Groovy DSL Scripting
It should be noted Cascading can be used from any JVM based scripting language. But this page documents the use of a particular Domain Specific Language (DSL) written in Groovy explicitly for creating Cascading applications. Unfortunately it turns out such applications are harder to debug, so we recommend scripting Cascading applications against the API directly, which turns out is quite simple, if not simpler.
Subsequently, this Groovy DSL has been moved to the Cascading Modules page and is now maintained separately from Cascading Core. To download and build, visit the Modules page.
With the Cascading Module Cascading.groovy DSL, users can create sophisticated data processing applications using the Groovy scripting language.
This DSL was designed for those groups that need to expose Hadoop to the 'casual' user who needs to get and manipulate valuable data on an organizations Hadoop cluster, but who possibly doesn't have the time to learn Java, the Hadoop API, or to think in MapReduce to solve their problems and access data.
No Groovy code is run in the cluster, it is only used as a means to build complex Cascading Flows and Cascades. Think of it as an Ant build file. Ant is configured by XML build files which represent internal graph of tasks the Ant tool needs to execute. We find XML tedious for such applications and figured Groovy to be a better alternative.
Here is what the canonical 'word count' example looks like in Cascading.groovy syntax:
Flow flow = builder.flow("wordcount")
{
// specify the input file, and its scheme, text
// the text scheme reads and processes each line at a time
source(input, scheme: text())
// break up each line into words
tokenize(/[.,]*\s+/)
// group each unique word
group()
// count the size of each unique word group
// stuff the results in a new field named 'count'
count()
// sort the results in reverse (descending) order
// by the 'count' value
group(["count"], reverse: true)
// write out the results, same scheme as the source
// here we delete the sink if it exists already
sink(output)
}
Typically the word count examples in the wild don't sort the results, but, since it was only one additional line, we added it.
The Cascading.groovy extension provides a Groovy builder for assembling Cascading pipe assemblies, tap maps, flows and cascades. It allows the script writer to be as formal or informal as the situation merits. The above example is very brief and informal since the problem at hand is trivial and simple.
But there are cases where the arrangement of sinks and sources is complex. The data processing includes many splits and joins. There needs to be many logical grouping of discrete processing routines. And there might be a difficult number of these routines to keep managed and available for reuse. In these cases, a more verbose and formal representation may be necessary.

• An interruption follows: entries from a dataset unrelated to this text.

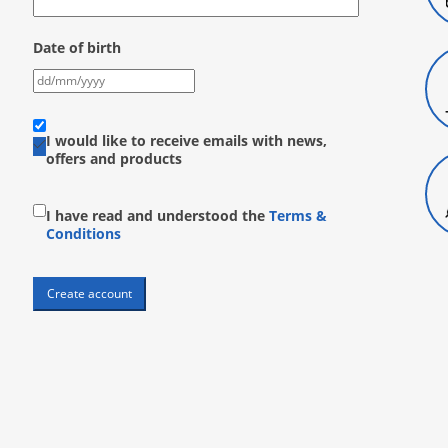
Date of birth
I would like to receive emails with news,
offers and products
I have read and understood the
Terms &
Conditions
Create account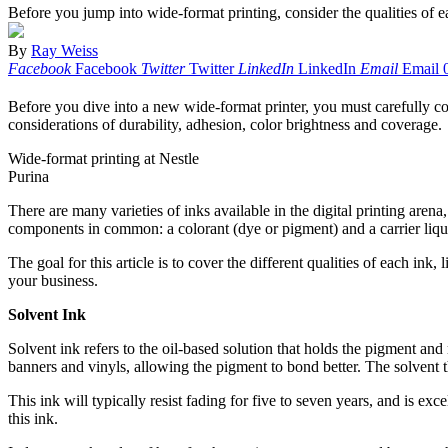
Before you jump into wide-format printing, consider the qualities of 
By
Ray Weiss
Facebook
Facebook
Twitter
Twitter
LinkedIn
LinkedIn
Email
Email
Before you dive into a new wide-format printer, you must carefully con
considerations of durability, adhesion, color brightness and coverage.
Wide-format printing at Nestle
Purina
There are many varieties of inks available in the digital printing ar
components in common: a colorant (dye or pigment) and a carrier liquid.
The goal for this article is to cover the different qualities of each in
your business.
Solvent Ink
Solvent ink refers to the oil-based solution that holds the pigment and
banners and vinyls, allowing the pigment to bond better. The solvent th
This ink will typically resist fading for five to seven years, and is e
this ink.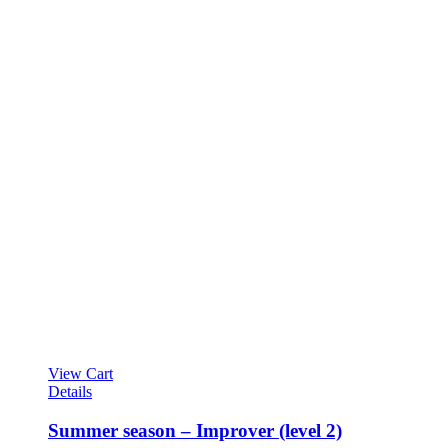
View Cart
Details
Summer season – Improver (level 2)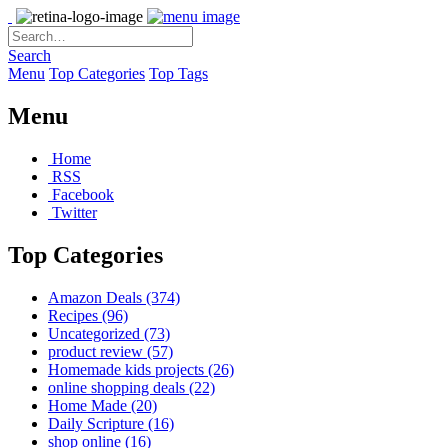
Search
Menu
Top Categories
Top Tags
Menu
Home
RSS
Facebook
Twitter
Top Categories
Amazon Deals
(374)
Recipes
(96)
Uncategorized
(73)
product review
(57)
Homemade kids projects
(26)
online shopping deals
(22)
Home Made
(20)
Daily Scripture
(16)
shop online
(16)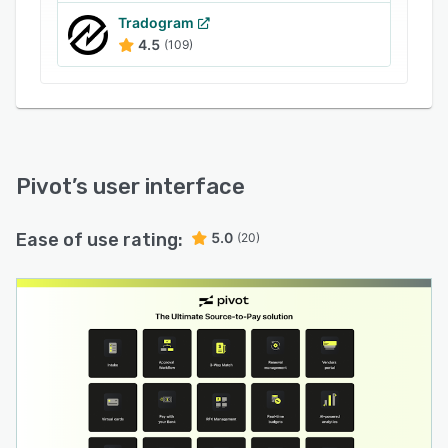
Tradogram
4.5
(109)
Pivot
’s user interface
Ease of use rating:
5.0
(20)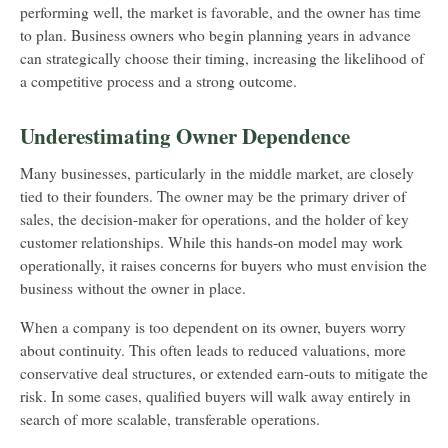
performing well, the market is favorable, and the owner has time
to plan. Business owners who begin planning years in advance
can strategically choose their timing, increasing the likelihood of
a competitive process and a strong outcome.
Underestimating Owner Dependence
Many businesses, particularly in the middle market, are closely
tied to their founders. The owner may be the primary driver of
sales, the decision-maker for operations, and the holder of key
customer relationships. While this hands-on model may work
operationally, it raises concerns for buyers who must envision the
business without the owner in place.
When a company is too dependent on its owner, buyers worry
about continuity. This often leads to reduced valuations, more
conservative deal structures, or extended earn-outs to mitigate the
risk. In some cases, qualified buyers will walk away entirely in
search of more scalable, transferable operations.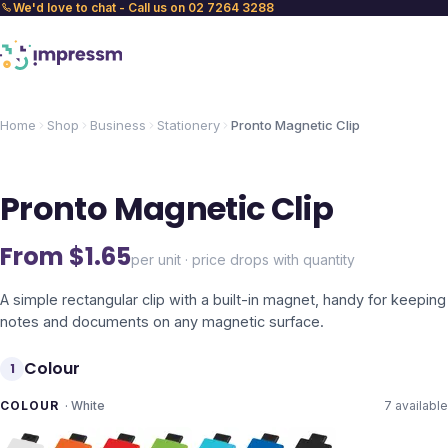
We'd love to chat - Call us on 02 7264 3288
Home
Shop
Business
Stationery
Pronto Magnetic Clip
Pronto Magnetic Clip
From $
1.65
per unit · price drops with quantity
A simple rectangular clip with a built-in magnet, handy for keeping
notes and documents on any magnetic surface.
Colour
1
COLOUR
·
White
7
available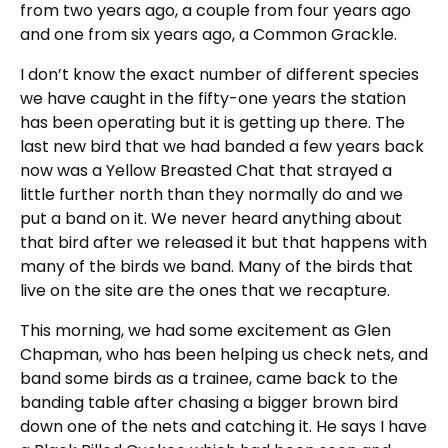
from two years ago, a couple from four years ago
and one from six years ago, a Common Grackle.
I don’t know the exact number of different species
we have caught in the fifty-one years the station
has been operating but it is getting up there. The
last new bird that we had banded a few years back
now was a Yellow Breasted Chat that strayed a
little further north than they normally do and we
put a band on it. We never heard anything about
that bird after we released it but that happens with
many of the birds we band. Many of the birds that
live on the site are the ones that we recapture.
This morning, we had some excitement as Glen
Chapman, who has been helping us check nets, and
band some birds as a trainee, came back to the
banding table after chasing a bigger brown bird
down one of the nets and catching it. He says I have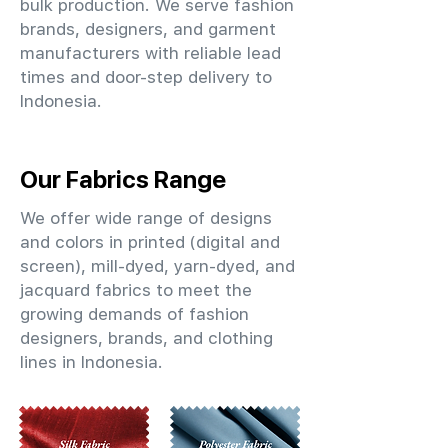
bulk production. We serve fashion
brands, designers, and garment
manufacturers with reliable lead
times and door-step delivery to
Indonesia.
Our Fabrics Range
We offer wide range of designs
and colors in printed (digital and
screen), mill-dyed, yarn-dyed, and
jacquard fabrics to meet the
growing demands of fashion
designers, brands, and clothing
lines in Indonesia.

One possible expansion of the informal form above can be seen here:
def assembly = builder.assembly(name: "wordcount")
{
eachTuple(args: ["line"], results: ["word"])
{
regexSplitGenerator(declared: ["word"], pattern: /[.,]*\s+/) // tokenize is an alias
}
group(["word"])
everyGroup(args: ["word"], results: ["word", "count"])
{
count()
}
group(["count"], reverse: true)
}
def map = builder.map()
{
source(name: "wordcount")
{
hfs(input)
{
text(["line"])
}
}
sink(name: "wordcount")
{
hfs(output)
{
text()
}
}
}
Flow flow = builder.flow(name: "wordcount", map: map, assembly: assembly);
Those more familiar to Cascading Java API will find this more natural, but should see the benefits of a more abbreviated form.
For a much more complex example, see our implementation of the wide finder 2 benchmark in the git repository. Note that this example uses stream assertions to validate the data in the stream.

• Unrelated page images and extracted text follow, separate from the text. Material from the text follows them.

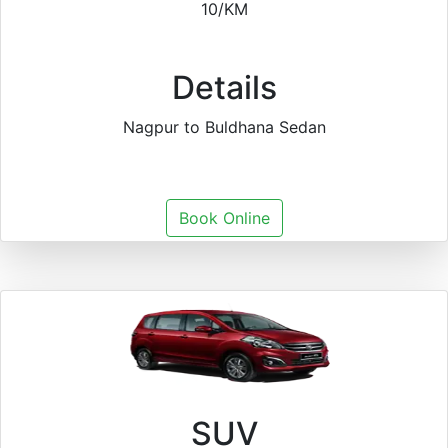
10/KM
Details
Nagpur to Buldhana Sedan
Book Online
SUV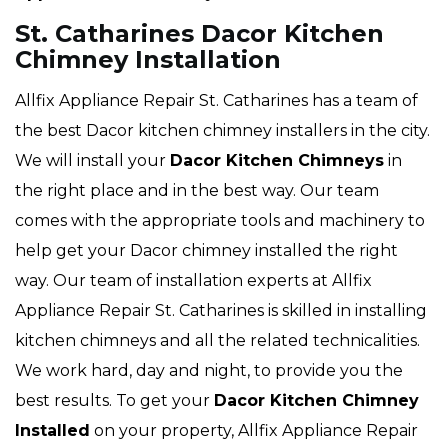
St. Catharines Dacor Kitchen
Chimney Installation
Allfix Appliance Repair St. Catharines has a team of
the best Dacor kitchen chimney installers in the city.
We will install your
Dacor
Kitchen Chimneys
in
the right place and in the best way. Our team
comes with the appropriate tools and machinery to
help get your Dacor chimney installed the right
way. Our team of installation experts at Allfix
Appliance Repair St. Catharines is skilled in installing
kitchen chimneys and all the related technicalities.
We work hard, day and night, to provide you the
best results. To get your
Dacor Kitchen Chimney
Installed
on your property, Allfix Appliance Repair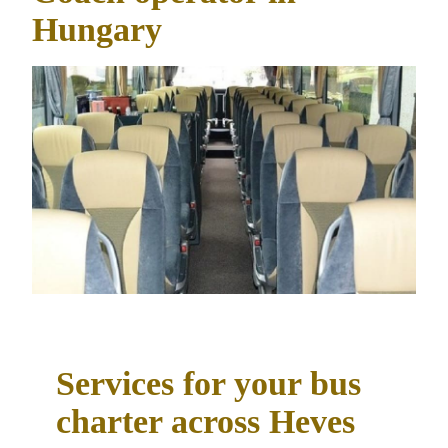
Hungary
Services for your bus
charter across Heves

Having 'two' formats may seem confusing, but the intent of this builder is to allow for simple things to be simple. As the writer adds more complexity to their application, the Cascading builder is in a position to absorb it.

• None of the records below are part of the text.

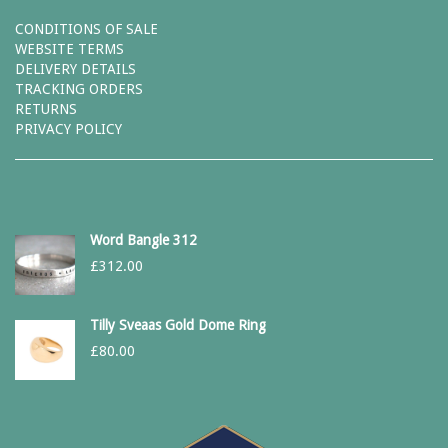
CONDITIONS OF SALE
WEBSITE TERMS
DELIVERY DETAILS
TRACKING ORDERS
RETURNS
PRIVACY POLICY
Word Bangle 312
£
312.00
Tilly Sveaas Gold Dome Ring
£
80.00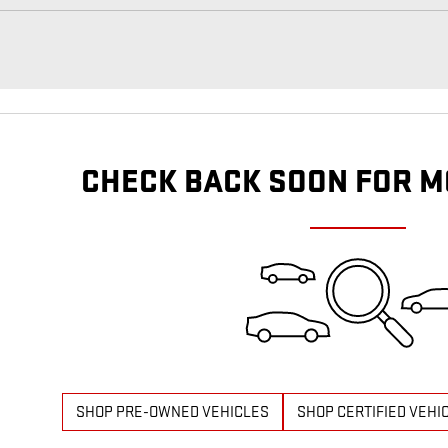
CHECK BACK SOON FOR M
SHOP PRE-OWNED VEHICLES
SHOP CERTIFIED VEHI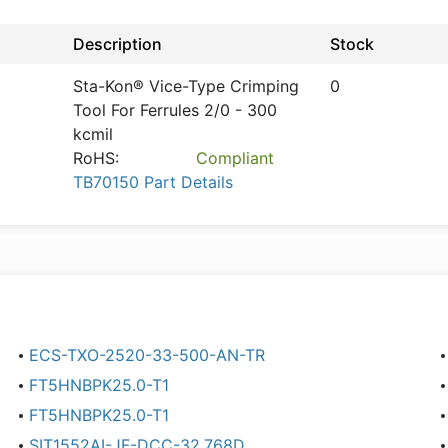
Description
Stock
Sta-Kon® Vice-Type Crimping
0
Tool For Ferrules 2/0 - 300
kcmil
RoHS:
Compliant
TB70150 Part Details
ECS-TXO-2520-33-500-AN-TR
FT5HNBPK25.0-T1
FT5HNBPK25.0-T1
SIT1552AI-JF-DCC-32.768D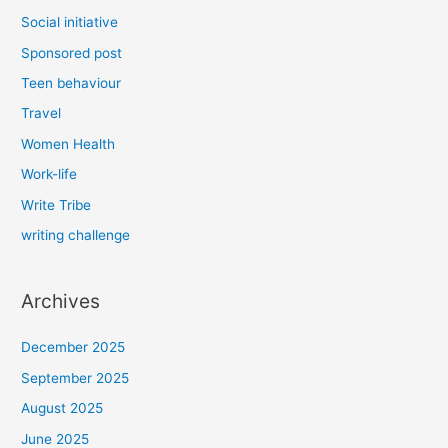
Social initiative
Sponsored post
Teen behaviour
Travel
Women Health
Work-life
Write Tribe
writing challenge
Archives
December 2025
September 2025
August 2025
June 2025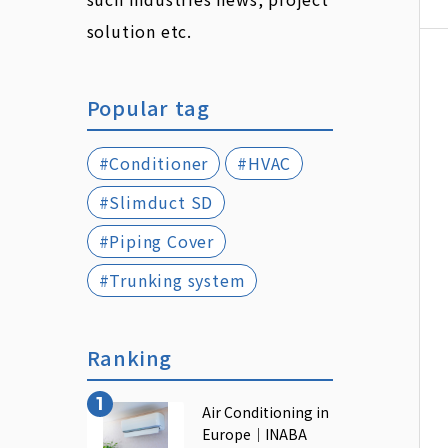
solution etc.
Popular tag
#Conditioner
#HVAC
#Slimduct SD
#Piping Cover
#Trunking system
Ranking
Air Conditioning in
Europe｜INABA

Getting started is simple. It only requires HADOOP_HOME be set in the users environment, for Groovy to be installed, and for Cascading.groovy to be downloaded and installed via the ./cascading.groovy/setup.groovy script file.
Once installed, users can execute any of the samples, in the ./cascading.groovy/samples directory, via the groovy interpreter.
On startup, Hadoop will be automatically loaded into the Groovy interpreter CLASSPATH, determined by the current HADOOP_HOME and optionally HADOOP_CONF environment variables.
See the API doc for the cascading.groovy package for details on the supported syntax and operations.